### WHAT YOU HAVE TO DO
Repeat the listing that follows exactly. Pictures are not part of the copy.
◇ ◇ ◇ ◇
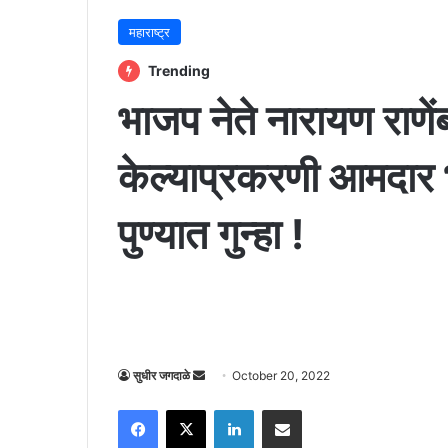
महाराष्ट्र
Trending
भाजप नेते नारायण राणेंबद
केल्याप्रकरणी आमदार 
पुण्यात गुन्हा !
Send
सुधीर जगदाळे
October 20, 2022
an
Facebook
X
LinkedIn
Share via Email
email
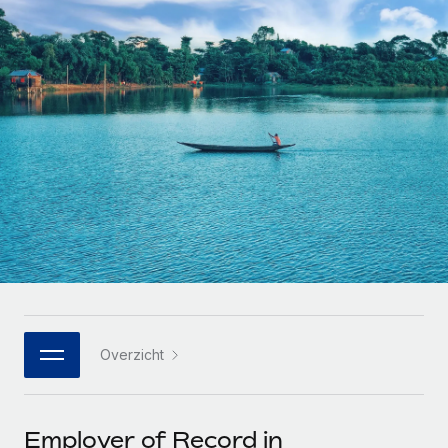
Zzp'ers internationaal onboarden en beheren
Betalingscalculator voor zzp'ers
Inloggen
Nederlands
Ontdek valuta-opties en betaalsnelheden voor
PEO
GROEIFASE
internationale zzp'ers
Ingewikkelde HR-taken eenvoudig uitbesteden
Français
Start-ups
Flexibele global HR en payroll solutions voor groeiende
LEREN MET REMOTE
Deutsch
bedrijven
INFRASTRUCTUUR
Onderzoek en gidsen
Remote Embedded
Mid-market
Español
HR naadloos in workflows integreren
Casestudy's
Teams uitbreiden met HR solutions op maat
Italiano
Platform
HR-woordenlijst
Enterprise
Ingebouwde essentiële HR-functies voor je team
Global HR voor grote bedrijven
Português (Portugal)
Checklists en templates
Verbinden
Nieuw
Bibliotheek met functiebeschrijvingen
日本語
AI-tools koppelen aan Remote met onze MCP
WERK MET ONS SAMEN
Overzicht
Strategische technologiepartners
Webinars
Integraties
한국어
Integreer global HR flexibel in je platform
Processen stroomlijnen met essentiële zakelijke tools
Evenementen
中文（简体）
Een partner worden
Employer of Record in
Newsroom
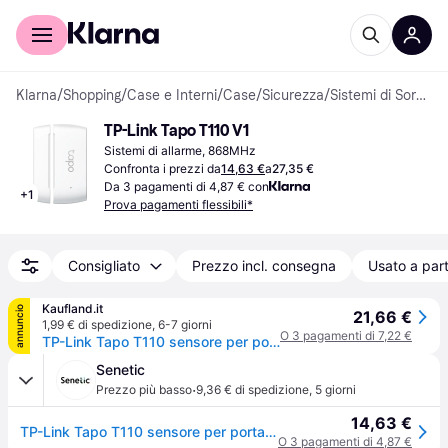
Per il tuo shopping
Per le aziende
Klarna
/
Shopping
/
Case e Interni
/
Case
/
Sicurezza
/
Sistemi di Sorveglianza e Allarme
TP-Link Tapo T110 V1
Sistemi di allarme, 868MHz
Confronta i prezzi da
14,63 €
a
27,35 €
Da 3 pagamenti di 4,87 € con
+
1
Prova pagamenti flessibili*
Consigliato
Prezzo incl. consegna
Usato a part
Kaufland.it
annuncio
21,66 €
1,99 € di spedizione
,
6-7 giorni
O 3 pagamenti di 7,22 €
TP-Link Tapo T110 sensore per porta/finestra Wireless Porta/Finestra Bianco
Senetic
·
Prezzo più basso
9,36 € di spedizione
,
5 giorni
14,63 €
TP-Link Tapo T110 sensore per porta/finestra Wireless Tapo T110
O 3 pagamenti di 4,87 €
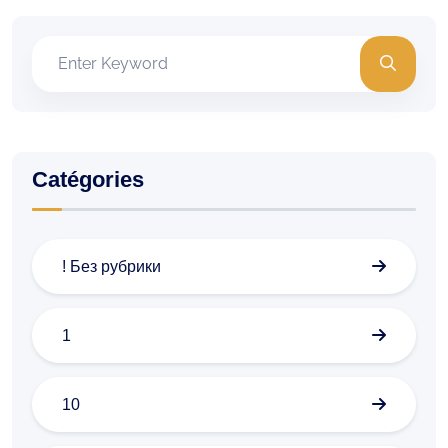
Catégories
! Без рубрики
1
10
◇ ◇ ◇ ◇
### TASK ANSWER
महाराष्ट्र
Trending
भाजप नेते नारायण राणेंबद
केल्याप्रकरणी आमदार 
पुण्यात गुन्हा !
Send
सुधीर जगदाळे
October 20, 2022
an
Facebook
X
LinkedIn
Share via Email
email
Zzp'ers internationaal onboarden en beheren
Betalingscalculator voor zzp'ers
Inloggen
Nederlands
Ontdek valuta-opties en betaalsnelheden voor
PEO
GROEIFASE
internationale zzp'ers
Ingewikkelde HR-taken eenvoudig uitbesteden
Français
Start-ups
Flexibele global HR en payroll solutions voor groeiende
LEREN MET REMOTE
Deutsch
bedrijven
INFRASTRUCTUUR
Onderzoek en gidsen
Remote Embedded
Mid-market
Español
HR naadloos in workflows integreren
Casestudy's
Teams uitbreiden met HR solutions op maat
Italiano
Platform
HR-woordenlijst
Enterprise
Ingebouwde essentiële HR-functies voor je team
Global HR voor grote bedrijven
Português (Portugal)
Checklists en templates
Verbinden
Nieuw
Bibliotheek met functiebeschrijvingen
日本語
AI-tools koppelen aan Remote met onze MCP
WERK MET ONS SAMEN
Overzicht
Strategische technologiepartners
Webinars
Integraties
한국어
Integreer global HR flexibel in je platform
Processen stroomlijnen met essentiële zakelijke tools
Evenementen
中文（简体）
Een partner worden
Employer of Record in
Newsroom
Per il tuo shopping
Per le aziende
Klarna
/
Shopping
/
Case e Interni
/
Case
/
Sicurezza
/
Sistemi di Sorveglianza e Allarme
TP-Link Tapo T110 V1
Sistemi di allarme, 868MHz
Confronta i prezzi da
14,63 €
a
27,35 €
Da 3 pagamenti di 4,87 € con
+
1
Prova pagamenti flessibili*
Consigliato
Prezzo incl. consegna
Usato a part
Kaufland.it
annuncio
21,66 €
1,99 € di spedizione
,
6-7 giorni
O 3 pagamenti di 7,22 €
TP-Link Tapo T110 sensore per porta/finestra Wireless Porta/Finestra Bianco
Senetic
·
Prezzo più basso
9,36 € di spedizione
,
5 giorni
14,63 €
TP-Link Tapo T110 sensore per porta/finestra Wireless Tapo T110
O 3 pagamenti di 4,87 €
Catégories
! Без рубрики
1
10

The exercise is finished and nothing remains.